What Imposter Syndrome actually is is feeling like nothing you accomplish is actually worth anything and that everything you've achieved is because of luck, not because of the work you put into it. It's always feeling like you're going to be exposed or found out for not actually being as intelligent or successful as you seem or as you say you are.

But how does this manifest in everyday life you ask? Well, of course, I am here to provide some examples.

Whenever I have a project due in one of my journalism classes, I make sure to listen to the instructions when it's being introduced. I always go back and read over the syllabus when completing my projects. I take the tips and tricks into account. I follow all of the guidelines I was given and I always try to put my best foot forward. Yet, I still always feel like I'm doing everything incorrectly or that I'm forgetting something. I feel like no matter what my professor is going to hate it and I'm going to get a bad grade.
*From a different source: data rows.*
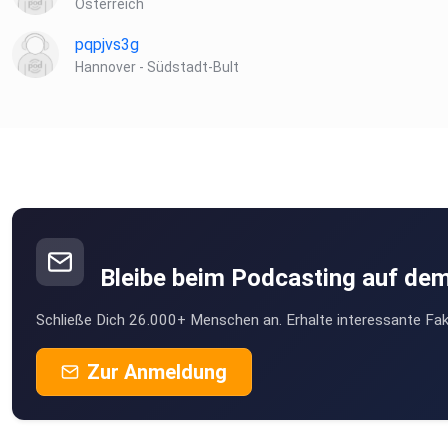
Österreich
pqpjvs3g
Hannover - Südstadt-Bult
Bleibe beim Podcasting auf de
Schließe Dich 26.000+ Menschen an. Erhalte interessante Fak
Zur Anmeldung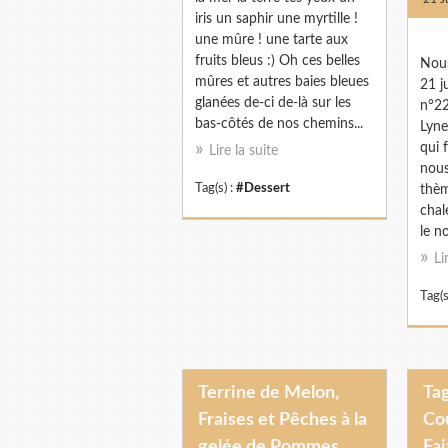
iris un saphir une myrtille !
une mûre ! une tarte aux
fruits bleus :) Oh ces belles
Nous
mûres et autres baies bleues
21 ju
glanées de-ci de-là sur les
n°22
bas-côtés de nos chemins...
Lyne
qui 
Lire la suite
nous
Tag(s) :
#Dessert
thèm
chal
le n
Li
Tag(s
Terrine de Melon,
Tag
Fraises et Pêches à la
Co
gelée de Pommes
Fai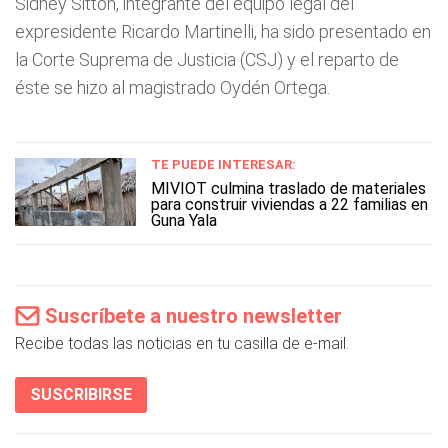
Sidney Sittón, integrante del equipo legal del
expresidente Ricardo Martinelli, ha sido presentado en
la Corte Suprema de Justicia (CSJ) y el reparto de
éste se hizo al magistrado Oydén Ortega.
TE PUEDE INTERESAR:
MIVIOT culmina traslado de materiales
para construir viviendas a 22 familias en
Guna Yala
Suscríbete a nuestro newsletter
Recibe todas las noticias en tu casilla de e-mail.
SUSCRIBIRSE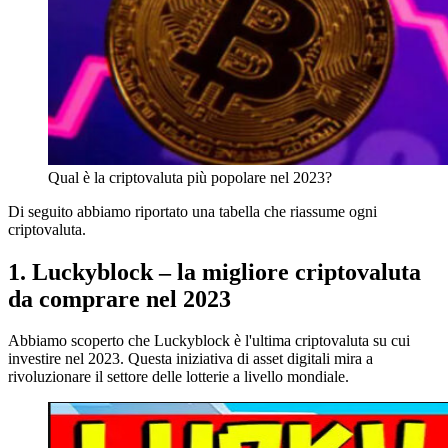
Qual è la criptovaluta più popolare nel 2023?
Di seguito abbiamo riportato una tabella che riassume ogni
criptovaluta.
1. Luckyblock – la migliore criptovaluta
da comprare nel 2023
Abbiamo scoperto che Luckyblock è l'ultima criptovaluta su cui
investire nel 2023. Questa iniziativa di asset digitali mira a
rivoluzionare il settore delle lotterie a livello mondiale.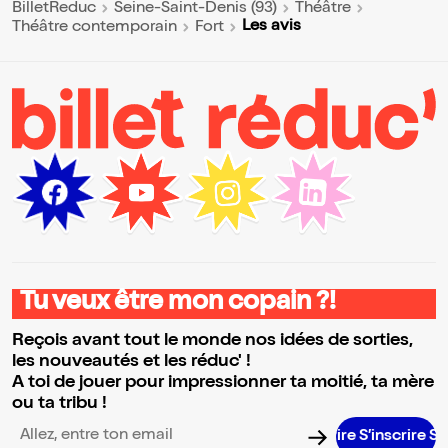
BilletReduc
Seine-Saint-Denis (93)
Théâtre
Les avis
Théâtre contemporain
Fort
Tu veux être mon copain ?!
Reçois avant tout le monde nos idées de sorties,
les nouveautés et les réduc' !
A toi de jouer pour impressionner ta moitié, ta mère
ou ta tribu !
S’inscrire 
Adresse email pour la newsletter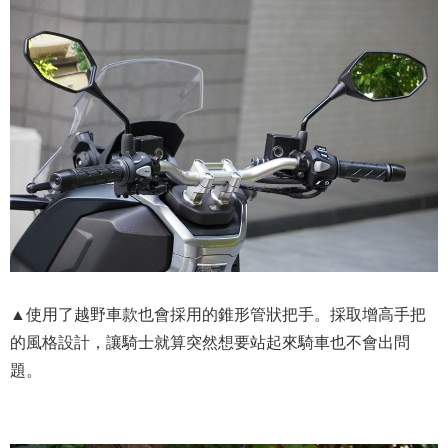
▲使用了越野車款也會採用的錐形管狀把手。採取增高手把
的風格設計，讓騎士就算突然想要站起來騎車也不會出問
題。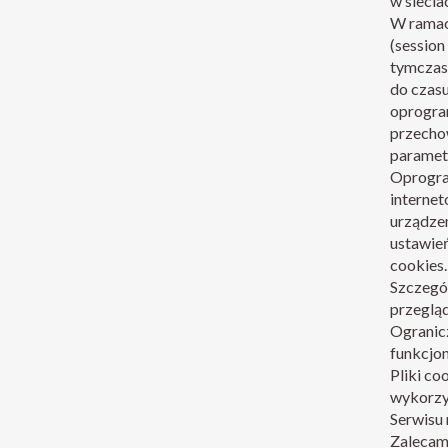
w siecia
W ramach
(session
tymczas
do czasu
oprogram
przecho
parametr
Oprogra
interne
urządze
ustawień
cookies
Szczegó
przegląd
Ogranic
funkcjon
Pliki c
wykorzy
Serwisu
Zalecamy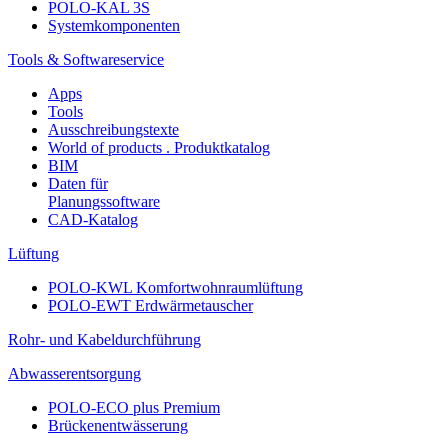
POLO-KAL 3S
Systemkomponenten
Tools & Softwareservice
Apps
Tools
Ausschreibungstexte
World of products . Produktkatalog
BIM
Daten für
Planungssoftware
CAD-Katalog
Lüftung
POLO-KWL Komfortwohnraumlüftung
POLO-EWT Erdwärmetauscher
Rohr- und Kabeldurchführung
Abwasserentsorgung
POLO-ECO plus Premium
Brückenentwässerung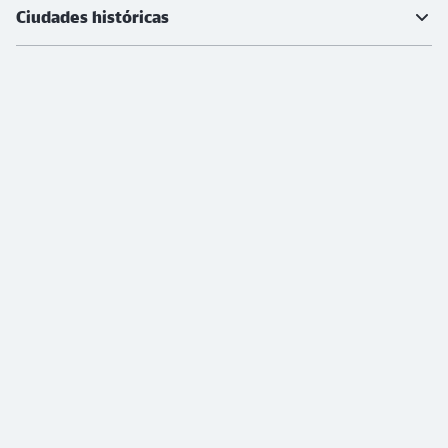
Ciudades históricas
Ciudades imprescindibles
Ciudades populares para ir de compras
Formas de pago
Pie de imprenta
Accesibilidad
Condiciones de transporte
Protección de datos
Condiciones de uso
Revocar el contrato
Rescindir contrato
LkSG
© DB Fernverkehr AG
Or it can manifest as whenever I try to apply for a job I have a hard time describing my skills or past work experience because I feel like I haven't really done anything relevant. I also don't really feel like I have many skills if any. I always remember that someone is going to have more experience or a better portfolio or a better resume. Whenever I remember that it can leave me feeling inadequate and like I don't belong. Like everyone else is a hireable employee and like I'm a poser.
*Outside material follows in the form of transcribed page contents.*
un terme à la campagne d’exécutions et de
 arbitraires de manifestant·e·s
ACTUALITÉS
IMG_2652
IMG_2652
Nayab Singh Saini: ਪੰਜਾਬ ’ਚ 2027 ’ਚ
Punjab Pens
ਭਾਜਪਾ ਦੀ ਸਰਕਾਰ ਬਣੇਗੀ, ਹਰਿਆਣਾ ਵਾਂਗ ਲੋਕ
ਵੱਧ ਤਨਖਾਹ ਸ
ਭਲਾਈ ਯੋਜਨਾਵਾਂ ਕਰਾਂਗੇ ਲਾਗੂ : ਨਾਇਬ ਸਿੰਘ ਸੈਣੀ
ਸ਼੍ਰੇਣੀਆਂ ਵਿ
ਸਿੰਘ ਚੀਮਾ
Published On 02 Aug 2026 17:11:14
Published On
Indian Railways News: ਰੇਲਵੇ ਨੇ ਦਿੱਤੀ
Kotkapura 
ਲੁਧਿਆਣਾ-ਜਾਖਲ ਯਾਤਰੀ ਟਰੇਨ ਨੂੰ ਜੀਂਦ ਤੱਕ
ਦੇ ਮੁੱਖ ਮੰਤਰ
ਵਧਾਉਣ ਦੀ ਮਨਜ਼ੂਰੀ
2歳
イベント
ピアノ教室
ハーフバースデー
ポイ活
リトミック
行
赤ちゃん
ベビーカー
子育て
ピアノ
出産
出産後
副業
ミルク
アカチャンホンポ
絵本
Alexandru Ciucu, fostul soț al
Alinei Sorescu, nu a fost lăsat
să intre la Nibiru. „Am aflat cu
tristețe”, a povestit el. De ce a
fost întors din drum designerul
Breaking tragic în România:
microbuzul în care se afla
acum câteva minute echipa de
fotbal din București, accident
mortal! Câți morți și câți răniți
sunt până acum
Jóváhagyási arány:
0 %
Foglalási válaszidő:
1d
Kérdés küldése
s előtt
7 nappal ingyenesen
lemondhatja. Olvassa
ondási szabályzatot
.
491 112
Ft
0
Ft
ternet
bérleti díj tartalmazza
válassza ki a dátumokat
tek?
I think this has a lot to do with the fact that, as a woman, you're socialized to put other people's needs and wants before your own whether that be celebrating other people's accomplishments or helping other people bounce back from failure. But you never really gain the skills to be that same support for yourself, at least not without years of work and undoing the internalized misogyny you've faced. Also because we've been socialized this way it can leave you feeling like you don't deserve anything good because the people around you haven't gotten there's yet. And that can be extremely difficult to break through.

As for people of color, because we're taught by older generations that we always have to work twice as hard to get half as far as white peers, we're always so used to exerting so much energy. But the moment you actually get recognized for your hard work can be jarring because you might feel like you weren't working as hard you could be and don't deserve it. Or that you got lucky this time but soon everyone is gonna find out the truth and you're gonna be exposed as a fraud or an underachiever.